Wednesday, December 30, 2020

Um livro por semana – “Da cegueira dos pintores” de Júlio Pomar» por Osvaldo Macedo de Sousa (in Diário de Notícias de 16/11/1986)

 «Um pintor que se dirige ao público, não para lhe apresentar as suas obras, mas para lhe revelar algumas das suas ideias sobre a arte de pintar, expõe-se a numerosos perigos» (Matisse)

 

Mais um livro da colecção «Arte e artistas», em que o pintor Júlio Pomar se apresenta no «comércio das palavras: recorro a ele aqui para desbravar a selva do ver, para me aproximar do lado perturbado da visão; para desempenhar, portanto, a função da bengala do cego; protegendo a marcha do indivíduo, ajudo-o a afastar-se dos obstáculos em que poderia tropeçar».

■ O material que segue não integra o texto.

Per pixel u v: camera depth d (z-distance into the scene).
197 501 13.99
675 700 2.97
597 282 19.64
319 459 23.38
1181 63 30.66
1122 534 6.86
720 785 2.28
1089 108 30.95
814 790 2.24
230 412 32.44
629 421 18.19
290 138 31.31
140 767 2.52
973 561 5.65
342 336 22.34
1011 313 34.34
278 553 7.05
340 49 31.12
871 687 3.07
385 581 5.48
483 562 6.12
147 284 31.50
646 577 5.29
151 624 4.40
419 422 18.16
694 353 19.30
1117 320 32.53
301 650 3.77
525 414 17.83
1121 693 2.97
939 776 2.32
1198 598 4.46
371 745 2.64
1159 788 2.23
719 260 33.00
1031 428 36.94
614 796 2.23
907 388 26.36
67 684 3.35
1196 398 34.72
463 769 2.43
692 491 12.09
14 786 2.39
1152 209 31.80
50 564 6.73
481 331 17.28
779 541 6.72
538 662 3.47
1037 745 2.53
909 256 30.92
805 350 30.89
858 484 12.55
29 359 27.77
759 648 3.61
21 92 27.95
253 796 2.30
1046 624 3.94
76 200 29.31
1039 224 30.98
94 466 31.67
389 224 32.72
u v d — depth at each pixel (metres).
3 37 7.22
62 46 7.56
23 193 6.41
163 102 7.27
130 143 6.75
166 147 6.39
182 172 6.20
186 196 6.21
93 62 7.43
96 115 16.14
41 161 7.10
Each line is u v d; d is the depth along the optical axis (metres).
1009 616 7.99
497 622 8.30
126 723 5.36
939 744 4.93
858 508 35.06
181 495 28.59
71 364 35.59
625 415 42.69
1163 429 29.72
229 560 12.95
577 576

Não é fácil o autor falar da sua própria pintura, mesmo olhando-a «com olhos frios», como um «intruso», já que segundo o pintor-escritor «a pintura começa onde já não se pode falar dela, onde as palavras fracassam e vogam à deriva».

Este livro não é a resposta à pergunta nunca feita («E que pensa você de si mesmo?»), mas uma deambulação, ou preferencialmente «uma ruminação no vazio» que é a decomposição das imagens pela palavra. A palavra é a sedução do desejo, o desejo dos objectos pictóricos, o «ser» ou «dizer», é um quadro «atravessado por chegadas sucessivas de notações e de acontecimentos», é o assunto encontrado «ao acaso dos dias», é um «jogo» entre as imagens presas ao «não lugar» pictural, o universo pintura que o artista tenta construir, e o quotidiano onde se recortam as imagens.

Partindo da sua obra, a «imagem deu origem a outras imagens» em «sucessivos encaixes ou desencaixes», até atingir as raízes da arte contemporânea. Passando por Bacon, para dissecar Matisse e Cezanne, o pintor-escritor escapa do vazio da palavra-discurso, para analisar «o diálogo entre o que o pintor quer e o que o pintor faz».

Neste itinerário literário, o artista expôs-se a numerosos perigos, mas, tal como um «herói de ficção», escapou ao perigo da autocontemplação, ou ao deserto da análise-vazio-estético. E tudo termina bem quando reconhece «a paixão do pintor: quotidiana partida do mundo (partida no sentido de pregar partidas?). Rito solitário, festa mistério, calvário, droga, bebedeira. Merda para os pintores aplicados (eu incluído)»

«Da Cegueira dos Pintores» de Júlio Pomar (Colecção «Arte e Letras») Lisboa 1986.